**Job 1**
Reproduce everything in the journalism passage from "If I were to" down to "the citizen constitution.".

If I were to teach a course today in journalism this is what
I would call it. There was a time when a version of this phrase – in its
pre-Internet form – said it all when it came to news. It amounted to rank order
topics of interest: The Who, What, Where, and Whys of my day – the 1970s –
actually constituted a primer for how to be an informed and responsible
citizen.
The “Why” kicker always coming back to the core. Why do we
care about the topic? Hopefully that answer reflected on what you intend to
expose to make the world around you a better place. To comfort the afflicted
and afflict the comfortable. Who, What, Where were the preamble; Why, the
essence of the citizen constitution.
Now, though, in our ironically “connected” world, that
pre-Internet “Why” has been replaced by WiFi. A story isn’t a story unless it
has an extra life in social media. Reporters don’t have a platform to say anything
unless they have a gazillion “followers.”

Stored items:
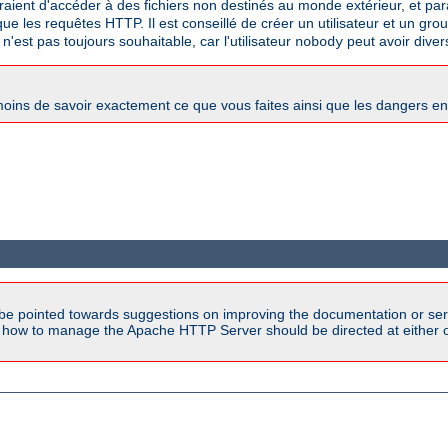
traient d'accéder à des fichiers non destinés au monde extérieur, et paral
e les requêtes HTTP. Il est conseillé de créer un utilisateur et un gro
 n'est pas toujours souhaitable, car l'utilisateur
peut avoir diver
nobody
oins de savoir exactement ce que vous faites ainsi que les dangers e
be pointed towards suggestions on improving the documentation or ser
n how to manage the Apache HTTP Server should be directed at either ou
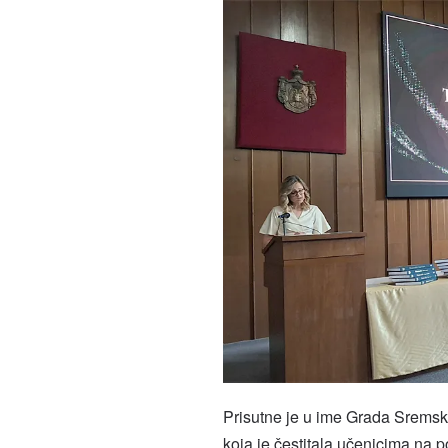
Prisutne je u ime Grada Sremsk
koja je čestitala učenicima na p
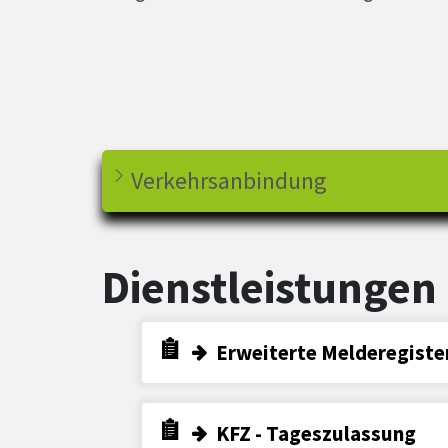
Verkehrsanbindung
Dienstleistungen
Erweiterte Melderegiste
KFZ - Tageszulassung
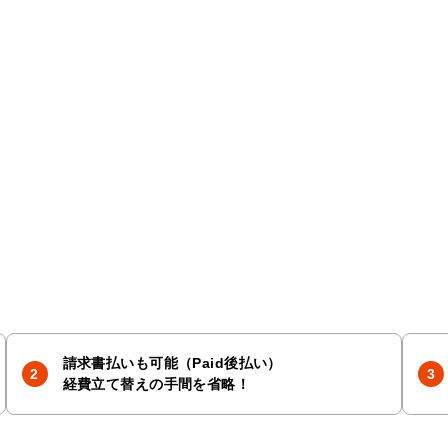
請求書払いも可能（Paid後払い）
経費立て替えの手間を省略！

**Job 2**
Write out everything in the records from the line containing "Verkehrsanbindung" down to the end of the records. Leave the pictures out.

**Exercise result 1**
If I were to teach a course today in journalism this is what
I would call it. There was a time when a version of this phrase – in its
pre-Internet form – said it all when it came to news. It amounted to rank order
topics of interest: The Who, What, Where, and Whys of my day – the 1970s –
actually constituted a primer for how to be an informed and responsible
citizen.
The “Why” kicker always coming back to the core. Why do we
care about the topic? Hopefully that answer reflected on what you intend to
expose to make the world around you a better place. To comfort the afflicted
and afflict the comfortable. Who, What, Where were the preamble; Why, the
essence of the citizen constitution.

**Exercise result 2**
Verkehrsanbindung
Dienstleistungen
Erweiterte Melderegiste
KFZ - Tageszulassung
請求書払いも可能（Paid後払い）
経費立て替えの手間を省略！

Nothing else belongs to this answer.